> _Problem details_:
When the line containing "(pad_to_mask_clearance 0)" appears in the data below, begin copying there and stop only after the line containing "(usegerberattributes yes)".

━━━

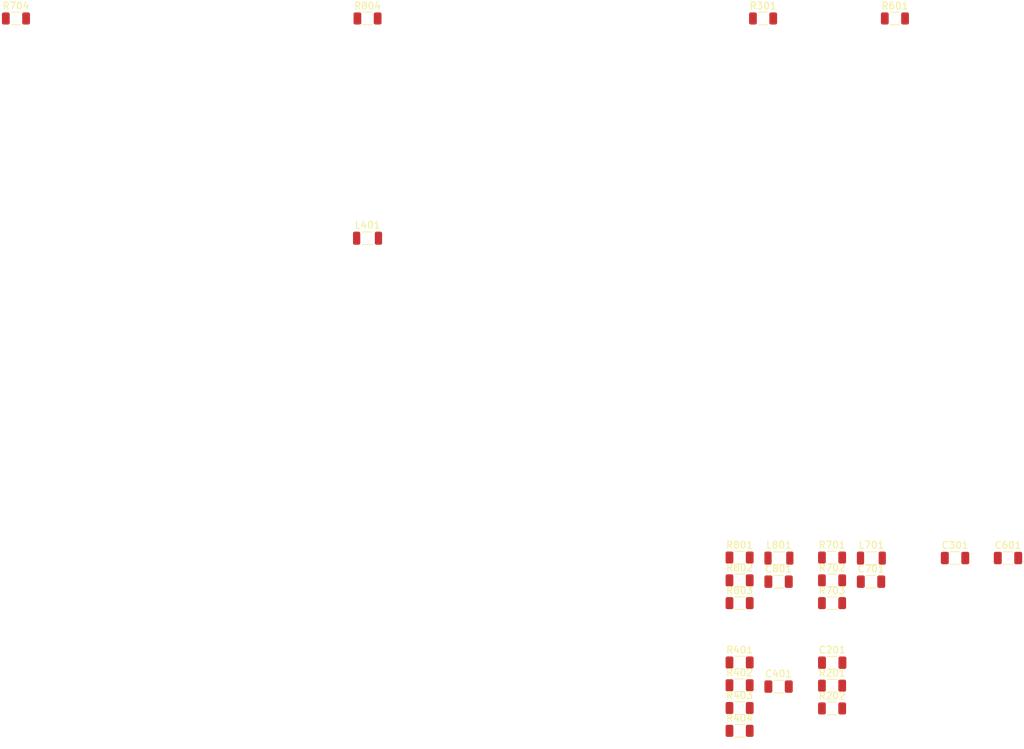
<source format=kicad_pcb>
(kicad_pcb
	(version 20240108)
	(generator "pcbnew")
	(generator_version "8.0")
	(general
		(thickness 1.6)
		(legacy_teardrops no)
	)
	(paper "A4")
	(layers
		(0 "F.Cu" signal)
		(31 "B.Cu" signal)
		(32 "B.Adhes" user "B.Adhesive")
		(33 "F.Adhes" user "F.Adhesive")
		(34 "B.Paste" user)
		(35 "F.Paste" user)
		(36 "B.SilkS" user "B.Silkscreen")
		(37 "F.SilkS" user "F.Silkscreen")
		(38 "B.Mask" user)
		(39 "F.Mask" user)
		(40 "Dwgs.User" user "User.Drawings")
		(41 "Cmts.User" user "User.Comments")
		(42 "Eco1.User" user "User.Eco1")
		(43 "Eco2.User" user "User.Eco2")
		(44 "Edge.Cuts" user)
		(45 "Margin" user)
		(46 "B.CrtYd" user "B.Courtyard")
		(47 "F.CrtYd" user "F.Courtyard")
		(48 "B.Fab" user)
		(49 "F.Fab" user)
		(50 "User.1" user)
		(51 "User.2" user)
		(52 "User.3" user)
		(53 "User.4" user)
		(54 "User.5" user)
		(55 "User.6" user)
		(56 "User.7" user)
		(57 "User.8" user)
		(58 "User.9" user)
	)
	(setup
		(pad_to_mask_clearance 0)
		(allow_soldermask_bridges_in_footprints no)
		(pcbplotparams
			(layerselection 0x00010fc_ffffffff)
			(plot_on_all_layers_selection 0x0000000_00000000)
			(disableapertmacros no)
			(usegerberextensions no)
			(usegerberattributes yes)
			(usegerberadvancedattributes yes)
			(creategerberjobfile yes)
			(dashed_line_dash_ratio 12.000000)
			(dashed_line_gap_ratio 3.000000)
			(svgprecision 4)
			(plotframeref no)
			(viasonmask no)
			(mode 1)
			(useauxorigin no)
			(hpglpennumber 1)
			(hpglpenspeed 20)
			(hpglpendiameter 15.000000)
			(pdf_front_fp_property_popups yes)
			(pdf_back_fp_property_popups yes)
			(dxfpolygonmode yes)
			(dxfimperialunits yes)
			(dxfusepcbnewfont yes)
			(psnegative no)
			(psa4output no)
			(plotreference yes)
			(plotvalue yes)
			(plotfptext yes)
			(plotinvisibletext no)
			(sketchpadsonfab no)
			(subtractmaskfromsilk no)
			(outputformat 1)
			(mirror no)
			(drillshape 1)
			(scaleselection 1)
			(outputdirectory "")
		)
	)
	(net 0 "")
	(net 1 "/local_1/local_2_a/out")
	(net 2 "/local_1/local_2_b/in")
	(net 3 "GND")
	(net 4 "/local_1/local_2_b/out")
	(net 5 "/local_2/out")
	(net 6 "/relative_1/out")
	(net 7 "/relative_2/out")
	(net 8 "Net-(L401-Pad1)")
	(net 9 "/local_2/mid")
	(net 10 "Net-(L701-Pad1)")
	(net 11 "/local_1/local_2_a/mid")
	(net 12 "/local_1/local_2_a/in")
	(net 13 "/local_1/in")
	(net 14 "/local_1/out")
	(net 15 "+5V")
	(net 16 "/local_2/in")
	(net 17 "Net-(L801-Pad1)")
	(net 18 "/local_1/local_2_b/mid")
	(net 19 "/relative_1/in")
	(net 20 "/relative_2/in")
	(footprint "Resistor_SMD:R_1206_3216Metric" (layer "F.Cu") (at 180.7575 128.695))
	(footprint "Resistor_SMD:R_1206_3216Metric" (layer "F.Cu") (at 180.7575 135.275))
	(footprint "Capacitor_SMD:C_1206_3216Metric" (layer "F.Cu") (at 211.8875 128.76))
	(footprint "Resistor_SMD:R_1206_3216Metric" (layer "F.Cu") (at 203.2 50.8))
	(footprint "Resistor_SMD:R_1206_3216Metric" (layer "F.Cu") (at 180.7575 131.985))
	(footprint "Capacitor_SMD:C_1206_3216Metric" (layer "F.Cu") (at 186.3875 147.335))
	(footprint "Resistor_SMD:R_1206_3216Metric" (layer "F.Cu") (at 180.7575 143.855))
	(footprint "Resistor_SMD:R_1206_3216Metric" (layer "F.Cu") (at 194.1175 135.275))
	(footprint "Capacitor_SMD:C_1206_3216Metric" (layer "F.Cu") (at 219.5375 128.76))
	(footprint "Resistor_SMD:R_1206_3216Metric" (layer "F.Cu") (at 184.15 50.8))
	(footprint "Resistor_SMD:R_1206_3216Metric" (layer "F.Cu") (at 194.1175 131.985))
	(footprint "Resistor_SMD:R_1206_3216Metric" (layer "F.Cu") (at 194.1175 147.205))
	(footprint "Capacitor_SMD:C_1206_3216Metric" (layer "F.Cu") (at 186.3875 132.175))
	(footprint "Inductor_SMD:L_1206_3216Metric" (layer "F.Cu") (at 186.4375 128.775))
	(footprint "Capacitor_SMD:C_1206_3216Metric" (layer "F.Cu") (at 199.7475 132.175))
	(footprint "Resistor_SMD:R_1206_3216Metric" (layer "F.Cu") (at 127 50.8))
	(footprint "Resistor_SMD:R_1206_3216Metric" (layer "F.Cu") (at 76.2 50.8))
	(footprint "Inductor_SMD:L_1206_3216Metric" (layer "F.Cu") (at 199.7975 128.775))
	(footprint "Resistor_SMD:R_1206_3216Metric" (layer "F.Cu") (at 180.7575 150.435))
	(footprint "Resistor_SMD:R_1206_3216Metric" (layer "F.Cu") (at 194.1175 150.495))
	(footprint "Inductor_SMD:L_1206_3216Metric" (layer "F.Cu") (at 127 82.55))
	(footprint "Resistor_SMD:R_1206_3216Metric" (layer "F.Cu") (at 194.1175 128.695))
	(footprint "Resistor_SMD:R_1206_3216Metric" (layer "F.Cu") (at 180.7575 147.145))
	(footprint "Resistor_SMD:R_1206_3216Metric" (layer "F.Cu") (at 180.7575 153.725))
	(footprint "Capacitor_SMD:C_1206_3216Metric" (layer "F.Cu") (at 194.1375 143.885))
)
</source>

━━━

> _Reply_:
		(pad_to_mask_clearance 0)
		(allow_soldermask_bridges_in_footprints no)
		(pcbplotparams
			(layerselection 0x00010fc_ffffffff)
			(plot_on_all_layers_selection 0x0000000_00000000)
			(disableapertmacros no)
			(usegerberextensions no)
			(usegerberattributes yes)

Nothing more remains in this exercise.